While menstrual leave has existed in various forms around the world for decades, it's still rare in large global economies, including the United States. Some period protections are legislated in countries like Japan, which, for example, has by law allowed unpaid menstrual leave for the last 70 years. South Korea's female employees who menstruate are offered leave during their periods. In Taiwan, women are granted three days of menstrual leave per year, in addition to sick leave. Women in Zambia can sue an employer if they are denied a day off each month for menstrual leave.

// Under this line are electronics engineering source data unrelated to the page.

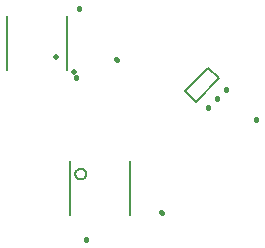
<source format=gbo>
G75*
%MOIN*%
%OFA0B0*%
%FSLAX25Y25*%
%IPPOS*%
%LPD*%
%AMOC8*
5,1,8,0,0,1.08239X$1,22.5*
%
%ADD10C,0.01600*%
%ADD11C,0.00600*%
%ADD12C,0.02000*%
%ADD13C,0.00500*%
D10*
X0158922Y0110380D02*
X0158922Y0110620D01*
X0183837Y0119585D02*
X0184007Y0119415D01*
X0215337Y0150585D02*
X0215507Y0150415D01*
X0202507Y0157585D02*
X0202337Y0157415D01*
X0199507Y0154585D02*
X0199337Y0154415D01*
X0205337Y0160415D02*
X0205507Y0160585D01*
X0169007Y0170415D02*
X0168837Y0170585D01*
X0155422Y0164620D02*
X0155422Y0164380D01*
X0156422Y0187380D02*
X0156422Y0187620D01*
D11*
X0152322Y0184987D02*
X0152322Y0167013D01*
X0132522Y0167013D02*
X0132522Y0184987D01*
X0153522Y0136487D02*
X0153522Y0118513D01*
X0173322Y0118513D02*
X0173322Y0136487D01*
X0155222Y0132300D02*
X0155224Y0132384D01*
X0155230Y0132469D01*
X0155240Y0132552D01*
X0155254Y0132636D01*
X0155271Y0132718D01*
X0155293Y0132800D01*
X0155318Y0132880D01*
X0155347Y0132959D01*
X0155380Y0133037D01*
X0155416Y0133113D01*
X0155456Y0133188D01*
X0155500Y0133260D01*
X0155546Y0133331D01*
X0155596Y0133399D01*
X0155649Y0133464D01*
X0155705Y0133527D01*
X0155764Y0133588D01*
X0155826Y0133645D01*
X0155890Y0133700D01*
X0155957Y0133751D01*
X0156026Y0133800D01*
X0156098Y0133845D01*
X0156171Y0133886D01*
X0156246Y0133924D01*
X0156323Y0133959D01*
X0156402Y0133990D01*
X0156482Y0134017D01*
X0156563Y0134040D01*
X0156645Y0134060D01*
X0156728Y0134076D01*
X0156811Y0134088D01*
X0156896Y0134096D01*
X0156980Y0134100D01*
X0157064Y0134100D01*
X0157148Y0134096D01*
X0157233Y0134088D01*
X0157316Y0134076D01*
X0157399Y0134060D01*
X0157481Y0134040D01*
X0157562Y0134017D01*
X0157642Y0133990D01*
X0157721Y0133959D01*
X0157798Y0133924D01*
X0157873Y0133886D01*
X0157946Y0133845D01*
X0158018Y0133800D01*
X0158087Y0133751D01*
X0158154Y0133700D01*
X0158218Y0133645D01*
X0158280Y0133588D01*
X0158339Y0133527D01*
X0158395Y0133464D01*
X0158448Y0133399D01*
X0158498Y0133331D01*
X0158544Y0133260D01*
X0158588Y0133188D01*
X0158628Y0133113D01*
X0158664Y0133037D01*
X0158697Y0132959D01*
X0158726Y0132880D01*
X0158751Y0132800D01*
X0158773Y0132718D01*
X0158790Y0132636D01*
X0158804Y0132552D01*
X0158814Y0132469D01*
X0158820Y0132384D01*
X0158822Y0132300D01*
X0158820Y0132216D01*
X0158814Y0132131D01*
X0158804Y0132048D01*
X0158790Y0131964D01*
X0158773Y0131882D01*
X0158751Y0131800D01*
X0158726Y0131720D01*
X0158697Y0131641D01*
X0158664Y0131563D01*
X0158628Y0131487D01*
X0158588Y0131412D01*
X0158544Y0131340D01*
X0158498Y0131269D01*
X0158448Y0131201D01*
X0158395Y0131136D01*
X0158339Y0131073D01*
X0158280Y0131012D01*
X0158218Y0130955D01*
X0158154Y0130900D01*
X0158087Y0130849D01*
X0158018Y0130800D01*
X0157946Y0130755D01*
X0157873Y0130714D01*
X0157798Y0130676D01*
X0157721Y0130641D01*
X0157642Y0130610D01*
X0157562Y0130583D01*
X0157481Y0130560D01*
X0157399Y0130540D01*
X0157316Y0130524D01*
X0157233Y0130512D01*
X0157148Y0130504D01*
X0157064Y0130500D01*
X0156980Y0130500D01*
X0156896Y0130504D01*
X0156811Y0130512D01*
X0156728Y0130524D01*
X0156645Y0130540D01*
X0156563Y0130560D01*
X0156482Y0130583D01*
X0156402Y0130610D01*
X0156323Y0130641D01*
X0156246Y0130676D01*
X0156171Y0130714D01*
X0156098Y0130755D01*
X0156026Y0130800D01*
X0155957Y0130849D01*
X0155890Y0130900D01*
X0155826Y0130955D01*
X0155764Y0131012D01*
X0155705Y0131073D01*
X0155649Y0131136D01*
X0155596Y0131201D01*
X0155546Y0131269D01*
X0155500Y0131340D01*
X0155456Y0131412D01*
X0155416Y0131487D01*
X0155380Y0131563D01*
X0155347Y0131641D01*
X0155318Y0131720D01*
X0155293Y0131800D01*
X0155271Y0131882D01*
X0155254Y0131964D01*
X0155240Y0132048D01*
X0155230Y0132131D01*
X0155224Y0132216D01*
X0155222Y0132300D01*
D12*
X0154922Y0166200D03*
X0148822Y0171200D03*
D13*
X0191765Y0159879D02*
X0195300Y0156343D01*
X0203079Y0164121D01*
X0199543Y0167657D01*
X0191765Y0159879D01*
M02*

</source>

In some countries menstrual leave is not law but is considered a best practice for private companies. India, for example, has several notable private enterprises that offer female employees menstrual leave.


Spain is poised to become the first country in Europe to grant menstrual leave to women — and offer state-funded pay to boot. It's something that some job sectors in Russia have been offering since 1922, although how it fares today is up for some debate.

A Critical Perspective

Critics point to the potentially negative implications of menstrual leave policies, such as "perpetuating sexist beliefs and attitudes, contributing to menstrual stigma and perpetuating gender stereotypes."

"It is common knowledge that when women are suffering from menstruation ... it is always better to allow your female employees once in a while to avail of this leave than suffer their mood swings, which might also affect the productivity of others," says Juan Dominguez, CEO of The Dominguez Firm based in Los Angeles, in an email interview.


Although predicated on, and perpetuating, the problematic, age-old and, many would say, blatantly sexist stereotype that women turn moody and difficult to work with when menstruating, Dominguez's remarks encapsulate the masculine stereotype that helps to fuel the debate.

"Menstrual leave is a current hot topic in my company," says Alex Smith, the CEO and recruiting manager of e-commerce company Luckybobbleheads, in an email interview. "We are in the process of deciding whether to give our female employees a menstrual leave or not."

Smith worries that menstrual leave "will almost certainly mean that women face more obstacles because employers will be even less likely to hire them."

The issue, Smith says, lies in distinguishing menstruation pain from other sources of discomfort, like migraines.

"[Menstrual leave] unnecessarily associates menstrual pain with womanhood and paints all periods with the same brush when, in reality, only a small percentage of menstruating people experience such severe cramps," says Smith. "These women deserve to be cared for and supported, and their pain should not be underestimated — but this is not the norm for menstruation. This 'othering' of women and focus on gender reinforces the prevalent idea that women are delicate flowers who are fragile, incapable and incompetent. It will also reinforce the idea that menstruation fundamentally alters a woman's personality and transforms her into a grumpy monster."

For those already offering menstrual leave, including Cicinia, the results have been even better than expected.

"Menstrual leave built transparency in our workplace and made our employees more confident," Chen says. "Employee retention increased. It actually helps in recruiting women."